Taxer les superprofits : le gouvernement fait volte-face

Le gouvernement a finalement fait ajouter un amendement au budget 2023 pour mettre en place la décision européenne de faire contribuer les géants énergétiques via une taxe exceptionnelle sur les superprofits. 

Assemblee nationale THOMAS SAMSON AFP
L'Etat veut faire contribuer les énergéticiens qui réalisent des superprofits.
THOMAS SAMSON / AFP

Alors que le conflit sur le partage de la valeur s’intensifie entre TotalEnergies et ses salariés, l’État a décidé de mettre les énergéticiens à contribution.
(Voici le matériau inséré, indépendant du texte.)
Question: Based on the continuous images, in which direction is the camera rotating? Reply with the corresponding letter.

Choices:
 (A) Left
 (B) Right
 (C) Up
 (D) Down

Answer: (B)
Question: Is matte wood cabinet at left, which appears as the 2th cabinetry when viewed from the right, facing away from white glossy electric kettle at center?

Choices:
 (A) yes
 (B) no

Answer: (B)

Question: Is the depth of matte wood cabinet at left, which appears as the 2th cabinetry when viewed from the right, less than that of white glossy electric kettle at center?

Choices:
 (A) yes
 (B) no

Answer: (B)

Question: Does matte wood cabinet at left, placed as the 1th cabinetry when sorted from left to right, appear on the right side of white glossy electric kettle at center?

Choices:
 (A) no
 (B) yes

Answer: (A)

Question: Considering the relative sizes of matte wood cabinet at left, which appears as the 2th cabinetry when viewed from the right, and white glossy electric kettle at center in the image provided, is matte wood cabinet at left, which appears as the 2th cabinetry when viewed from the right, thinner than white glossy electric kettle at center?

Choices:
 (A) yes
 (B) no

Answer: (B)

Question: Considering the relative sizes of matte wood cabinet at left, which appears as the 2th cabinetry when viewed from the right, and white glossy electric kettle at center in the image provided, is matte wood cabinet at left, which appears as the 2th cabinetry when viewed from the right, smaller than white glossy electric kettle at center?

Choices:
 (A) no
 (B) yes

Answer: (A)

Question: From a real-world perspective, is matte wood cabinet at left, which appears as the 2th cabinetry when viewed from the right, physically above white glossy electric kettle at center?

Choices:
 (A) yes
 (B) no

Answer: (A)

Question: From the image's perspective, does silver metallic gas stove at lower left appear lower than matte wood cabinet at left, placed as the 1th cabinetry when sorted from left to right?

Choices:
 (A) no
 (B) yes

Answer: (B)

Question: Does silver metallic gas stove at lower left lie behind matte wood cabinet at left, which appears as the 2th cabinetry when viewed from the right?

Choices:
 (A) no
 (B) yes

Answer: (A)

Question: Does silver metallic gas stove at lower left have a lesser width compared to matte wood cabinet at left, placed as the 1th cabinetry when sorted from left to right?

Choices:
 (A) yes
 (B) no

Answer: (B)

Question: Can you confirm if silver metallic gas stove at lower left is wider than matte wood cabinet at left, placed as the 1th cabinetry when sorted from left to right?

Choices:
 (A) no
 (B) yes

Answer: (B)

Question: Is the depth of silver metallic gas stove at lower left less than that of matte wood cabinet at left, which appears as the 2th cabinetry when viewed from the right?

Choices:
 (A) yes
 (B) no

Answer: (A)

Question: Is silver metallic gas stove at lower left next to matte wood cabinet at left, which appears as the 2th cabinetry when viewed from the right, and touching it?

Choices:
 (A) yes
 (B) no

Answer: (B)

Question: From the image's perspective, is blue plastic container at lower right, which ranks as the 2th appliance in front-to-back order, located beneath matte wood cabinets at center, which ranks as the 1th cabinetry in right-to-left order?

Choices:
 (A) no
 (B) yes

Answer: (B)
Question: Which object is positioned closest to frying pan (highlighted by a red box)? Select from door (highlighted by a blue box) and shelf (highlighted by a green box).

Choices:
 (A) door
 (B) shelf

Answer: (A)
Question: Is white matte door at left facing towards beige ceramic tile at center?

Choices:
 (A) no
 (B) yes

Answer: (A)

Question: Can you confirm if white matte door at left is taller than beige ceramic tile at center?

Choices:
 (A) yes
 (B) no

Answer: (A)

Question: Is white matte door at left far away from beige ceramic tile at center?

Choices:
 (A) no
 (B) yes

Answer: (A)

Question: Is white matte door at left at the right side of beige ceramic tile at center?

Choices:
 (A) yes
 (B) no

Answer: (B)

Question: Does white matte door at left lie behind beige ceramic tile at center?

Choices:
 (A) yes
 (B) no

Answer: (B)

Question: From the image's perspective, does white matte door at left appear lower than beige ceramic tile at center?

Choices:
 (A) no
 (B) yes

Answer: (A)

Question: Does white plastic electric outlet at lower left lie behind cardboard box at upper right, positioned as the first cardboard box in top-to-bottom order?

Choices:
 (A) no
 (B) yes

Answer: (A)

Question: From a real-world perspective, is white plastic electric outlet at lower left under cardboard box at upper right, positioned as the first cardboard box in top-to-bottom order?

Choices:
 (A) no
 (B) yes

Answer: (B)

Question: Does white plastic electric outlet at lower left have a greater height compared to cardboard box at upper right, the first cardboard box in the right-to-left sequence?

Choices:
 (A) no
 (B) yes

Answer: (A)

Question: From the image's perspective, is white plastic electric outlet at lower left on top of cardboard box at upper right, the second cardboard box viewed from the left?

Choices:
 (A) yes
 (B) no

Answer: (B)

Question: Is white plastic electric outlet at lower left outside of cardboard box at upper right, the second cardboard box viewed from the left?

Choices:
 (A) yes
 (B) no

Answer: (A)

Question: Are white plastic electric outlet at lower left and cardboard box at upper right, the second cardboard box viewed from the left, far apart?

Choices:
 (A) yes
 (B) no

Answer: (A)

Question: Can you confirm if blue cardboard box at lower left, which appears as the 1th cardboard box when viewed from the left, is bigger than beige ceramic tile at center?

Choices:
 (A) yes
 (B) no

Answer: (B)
En effet, longtemps opposé, au moins sur la forme, à la mise en place d’une "taxe" sur les superprofits, le gouvernement a finalement fait ajouter un amendement au budget 2023 qui va dans ce sens. Le texte indique ainsi que la "contribution temporaire de solidarité" validée par l'Union européenne, qui portera sur l'exercice 2022-2023, s'appliquera aux résultats des entreprises qui réalisent au moins 75% de leur chiffre d'affaires dans les "secteurs de l'extraction, de l'exploitation minière, du raffinage du pétrole ou de la fabrication de produits de cokerie".
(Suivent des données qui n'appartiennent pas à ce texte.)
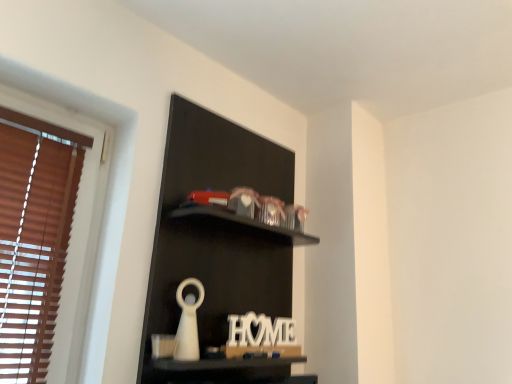
Identify the location of white wood letter at center. (260, 330).

This screenshot has height=384, width=512. Describe the element at coordinates (260, 330) in the screenshot. I see `white wood letter at center` at that location.

Describe the element at coordinates (217, 243) in the screenshot. This screenshot has height=384, width=512. I see `black matte shelf at upper center` at that location.

The image size is (512, 384). In order to click on black matte shelf at upper center in this screenshot , I will do `click(217, 243)`.

From the picture: Measure the distance between black matte shelf at upper center and camera.

black matte shelf at upper center is 1.05 meters away from camera.

At what (x,y) coordinates should I click in order to perform the action: click on white wood letter at center. Please return your answer as a coordinate pair (x, y). Looking at the image, I should click on (260, 330).

Considering the positions of objects black matte shelf at upper center and white wood letter at center in the image provided, who is more to the left, black matte shelf at upper center or white wood letter at center?

black matte shelf at upper center.

Based on the photo, considering their positions, is black matte shelf at upper center located in front of or behind white wood letter at center?

black matte shelf at upper center is in front of white wood letter at center.

Is point (253, 148) more distant than point (246, 332)?

Yes.

From the image's perspective, is black matte shelf at upper center above white wood letter at center?

Yes, from the image's perspective, black matte shelf at upper center is above white wood letter at center.

From a real-world perspective, is black matte shelf at upper center on white wood letter at center?

Yes, from a real-world perspective, black matte shelf at upper center is on top of white wood letter at center.

Looking at their sizes, would you say black matte shelf at upper center is wider or thinner than white wood letter at center?

In the image, black matte shelf at upper center appears to be wider than white wood letter at center.

Considering the relative sizes of black matte shelf at upper center and white wood letter at center in the image provided, is black matte shelf at upper center taller than white wood letter at center?

Indeed, black matte shelf at upper center has a greater height compared to white wood letter at center.

Based on their sizes in the image, would you say black matte shelf at upper center is bigger or smaller than white wood letter at center?

In the image, black matte shelf at upper center appears to be larger than white wood letter at center.

Is black matte shelf at upper center outside of white wood letter at center?

Yes, black matte shelf at upper center is not within white wood letter at center.

Would you say black matte shelf at upper center is a long distance from white wood letter at center?

No, there isn't a large distance between black matte shelf at upper center and white wood letter at center.

Could you tell me if black matte shelf at upper center is turned towards white wood letter at center?

Yes, black matte shelf at upper center is oriented towards white wood letter at center.

This screenshot has width=512, height=384. I want to click on shelf in front of the white wood letter at center, so click(x=217, y=243).

Which object is positioned more to the right, white wood letter at center or black matte shelf at upper center?

From the viewer's perspective, white wood letter at center appears more on the right side.

Considering their positions, is white wood letter at center located in front of or behind black matte shelf at upper center?

Clearly, white wood letter at center is behind black matte shelf at upper center.

Considering the positions of point (263, 320) and point (275, 192), is point (263, 320) closer or farther from the camera than point (275, 192)?

Point (263, 320) is closer to the camera than point (275, 192).

From the image's perspective, would you say white wood letter at center is shown under black matte shelf at upper center?

Yes.

From a real-world perspective, which object stands above the other?

black matte shelf at upper center.

Can you confirm if white wood letter at center is wider than black matte shelf at upper center?

No.

Is white wood letter at center taller or shorter than black matte shelf at upper center?

Clearly, white wood letter at center is shorter compared to black matte shelf at upper center.

Can you confirm if white wood letter at center is smaller than black matte shelf at upper center?

Indeed, white wood letter at center has a smaller size compared to black matte shelf at upper center.

Which is correct: white wood letter at center is inside black matte shelf at upper center, or outside of it?

white wood letter at center is located inside black matte shelf at upper center.

In the scene shown: Are white wood letter at center and black matte shelf at upper center making contact?

No, white wood letter at center is not in contact with black matte shelf at upper center.

Is white wood letter at center facing away from black matte shelf at upper center?

Yes, white wood letter at center is positioned with its back facing black matte shelf at upper center.

Can you tell me how much white wood letter at center and black matte shelf at upper center differ in facing direction?

The angle between the facing direction of white wood letter at center and the facing direction of black matte shelf at upper center is 1.66 degrees.

Looking at this image, measure the distance between white wood letter at center and black matte shelf at upper center.

A distance of 9.82 inches exists between white wood letter at center and black matte shelf at upper center.

Where is `shelf above the white wood letter at center (from the image's perspective)`? The image size is (512, 384). shelf above the white wood letter at center (from the image's perspective) is located at coordinates (217, 243).

Where is `shelf above the white wood letter at center (from the image's perspective)`? The image size is (512, 384). shelf above the white wood letter at center (from the image's perspective) is located at coordinates (217, 243).

In the image, there is a black matte shelf at upper center. At what (x,y) coordinates should I click in order to perform the action: click on letter below it (from the image's perspective). Please return your answer as a coordinate pair (x, y). This screenshot has height=384, width=512. Looking at the image, I should click on (260, 330).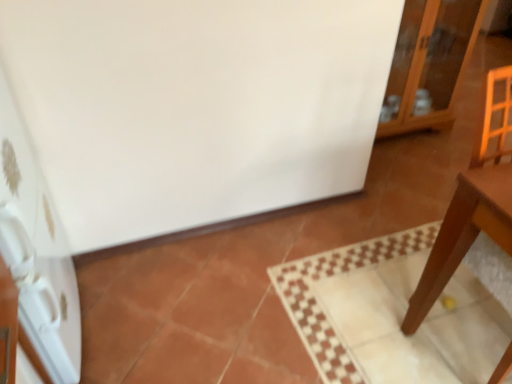
Question: Is white glossy refrigerator at left inside the boundaries of glossy wood cabinet at upper right, or outside?

Choices:
 (A) inside
 (B) outside

Answer: (B)

Question: In the image, is white glossy refrigerator at left positioned in front of or behind glossy wood cabinet at upper right?

Choices:
 (A) front
 (B) behind

Answer: (A)

Question: In terms of height, does white glossy refrigerator at left look taller or shorter compared to glossy wood cabinet at upper right?

Choices:
 (A) short
 (B) tall

Answer: (B)

Question: Is glossy wood cabinet at upper right inside the boundaries of white glossy refrigerator at left, or outside?

Choices:
 (A) outside
 (B) inside

Answer: (A)

Question: Does point (476, 9) appear closer or farther from the camera than point (30, 170)?

Choices:
 (A) farther
 (B) closer

Answer: (A)

Question: Is glossy wood cabinet at upper right in front of or behind white glossy refrigerator at left in the image?

Choices:
 (A) front
 (B) behind

Answer: (B)

Question: Considering the positions of glossy wood cabinet at upper right and white glossy refrigerator at left in the image, is glossy wood cabinet at upper right wider or thinner than white glossy refrigerator at left?

Choices:
 (A) wide
 (B) thin

Answer: (A)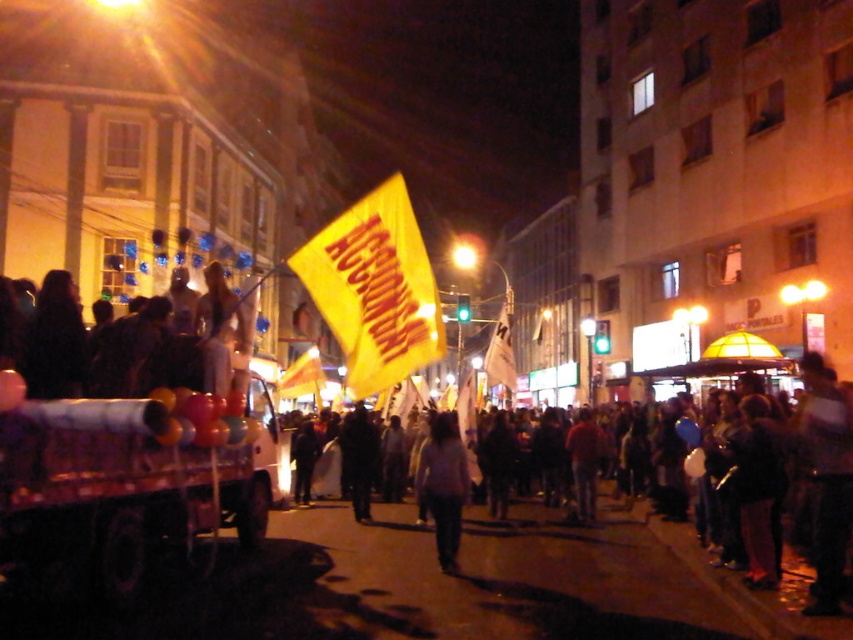
You are a photographer at the event and want to capture a clear shot of the light gray sweater at center without the dark fabric jacket at center blocking it. What should you do?

Move the camera forward so the light gray sweater at center is no longer behind the dark fabric jacket at center.

What are the coordinates of the yellow paper flag at center?

The yellow paper flag at center is located at coordinates point (521, 577).

You are a photographer standing at the edge of the crowd. You want to take a photo of the yellow paper flag at center and the dark fabric jacket at center. Which object will appear larger in your photo?

The yellow paper flag at center will appear larger in the photo because it is closer to the viewer than the dark fabric jacket at center.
S’il est validé, l’amendement prévoit un taux de contribution de 33% qui s’appliquera aux entreprises qui opèrent dans le secteur de l'énergie dont les résultats dépassent de 20% la moyenne des quatre dernières années. L’amendement ne "concerne que les producteurs de pétrole, de gaz, de charbon ou les raffineurs", a expliqué Bruno Le Maire, sur France Info, mardi 11 octobre 2022. En France, seuls les derniers seront concernés, et la contribution ne devrait rapporter "que" 200 millions d'euros aux caisses de l'État, soit "pas grand-chose", affirme le ministre de l'Économie et des Finances. Mais alors que le conflit se durcit dans les raffineries, le symbole est important.
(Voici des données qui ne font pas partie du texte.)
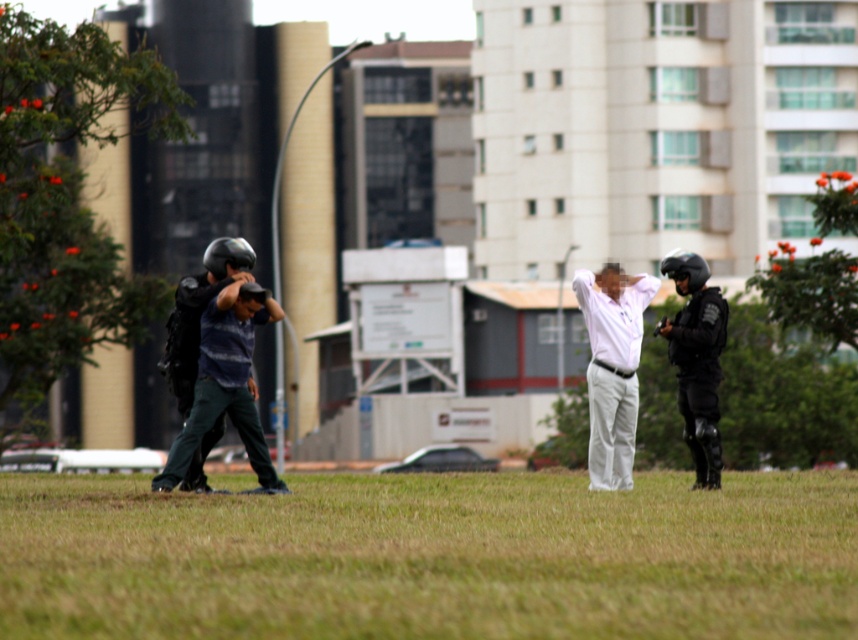
Looking at this image, between white matte shirt at center and black tactical gear at right, which one is positioned higher?

black tactical gear at right

Is point (596, 275) less distant than point (675, 253)?

No, it is not.

At what (x,y) coordinates should I click in order to perform the action: click on white matte shirt at center. Please return your answer as a coordinate pair (x, y). Looking at the image, I should click on tap(612, 369).

This screenshot has height=640, width=858. Identify the location of white matte shirt at center. (612, 369).

Is point (672, 259) positioned after point (687, 285)?

No.

Measure the distance from black tactical gear at right to black matte helmet at center.

A distance of 28.13 inches exists between black tactical gear at right and black matte helmet at center.

Which is behind, point (704, 444) or point (687, 272)?

The point (687, 272) is behind.

This screenshot has height=640, width=858. I want to click on black tactical gear at right, so click(x=696, y=360).

Is point (627, 387) less distant than point (204, 285)?

No, (627, 387) is behind (204, 285).

Is point (596, 385) less distant than point (198, 486)?

No, (596, 385) is further to viewer.

At what (x,y) coordinates should I click in order to perform the action: click on white matte shirt at center. Please return your answer as a coordinate pair (x, y). Looking at the image, I should click on (612, 369).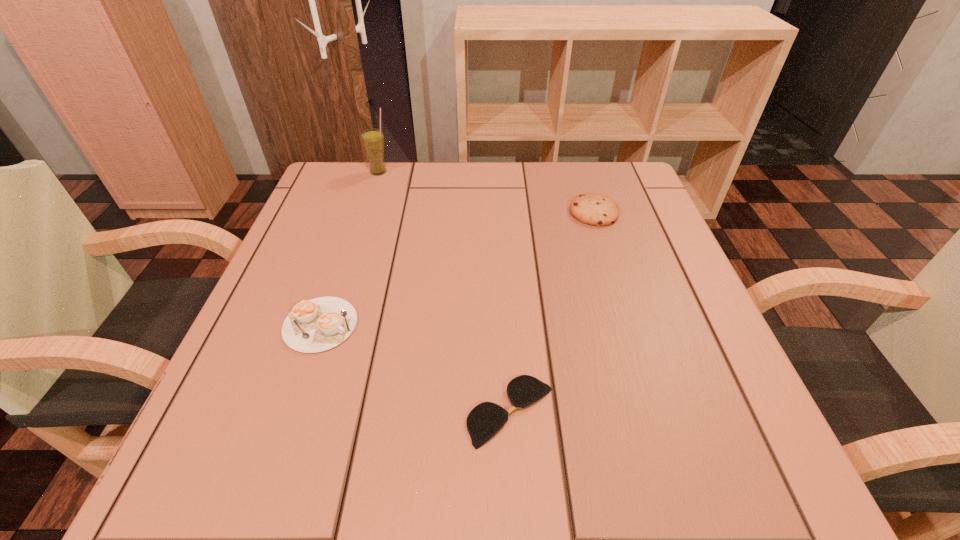
Identify the location of unoccupied area between the tallest object and the third object from left to right. (444, 292).

Where is `vacant area between the third tallest object and the shortest object`? vacant area between the third tallest object and the shortest object is located at coordinates (416, 368).

The height and width of the screenshot is (540, 960). What are the coordinates of `free space between the third farthest object and the second object from right to left` in the screenshot? It's located at (416, 368).

The image size is (960, 540). Identify the location of vacant area between the tallest object and the cappuccino. pos(349,248).

Locate an element on the screen. This screenshot has width=960, height=540. free space between the third object from left to right and the third tallest object is located at coordinates (416, 368).

Find the location of a particular element. The width and height of the screenshot is (960, 540). unoccupied area between the cappuccino and the shortest object is located at coordinates (416, 368).

This screenshot has width=960, height=540. In order to click on object that stands as the closest to the straw for drinking in this screenshot , I will do `click(316, 325)`.

In order to click on the closest object to the cappuccino in this screenshot , I will do [x=486, y=419].

At what (x,y) coordinates should I click in order to perform the action: click on vacant position in the image that satisfies the following two spatial constraints: 1. on the front side of the shortest object; 2. on the left side of the second nearest object. Please return your answer as a coordinate pair (x, y). This screenshot has height=540, width=960. Looking at the image, I should click on (291, 411).

Identify the location of vacant position in the image that satisfies the following two spatial constraints: 1. on the front side of the third farthest object; 2. on the right side of the nearest object. This screenshot has width=960, height=540. (291, 411).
Paris influencé par les Vingt-sept

Par ailleurs, le gouvernement justifie son virage à 180 degrés par la décision des Vingt-sept. En effet, les États membres de l’Union européenne ont fini par se mettre d’accord pour mettre à contribution les producteurs d’énergie qui bénéficient de l’inflation. Paris était ainsi de plus en plus isolé puisque même le Royaume-Uni a décidé récemment d’instaurer une taxe exceptionnelle de 25% sur les bénéfices des producteurs de gaz et de pétrole. Le dispositif devrait rapporter 5 milliards de livres à l’État et financera des aides aux ménages modestes touchés de plein fouet par une inflation galopante.

Le dispositif est par ailleurs défendu par de nombreux économistes, à commencer par Maxime Combes, qui rappelle qu’en "économie, à chaque objectif, il faut un dispositif dédié." En l’occurrence, "les groupes énergéticiens font des profits extravagants, directement liés à l’envolée des prix de l’énergie, et aux dépens des ménages. L’État peut bloquer les prix ou laisser les acteurs évoluer comme ils l’entendent puis ponctionner les super profits réalisés pour les redistribuer", ajoute le créateur de l’Observatoire des multinationales. "Ces deux approches ne sont pas antinomiques et peuvent se compléter", estime-t-il. C’est ce que le gouvernement compte faire. Ajouté au projet de budget 2023, l'amendement gouvernemental, devrait être discuté à l'Assemblée mercredi 12 octobre.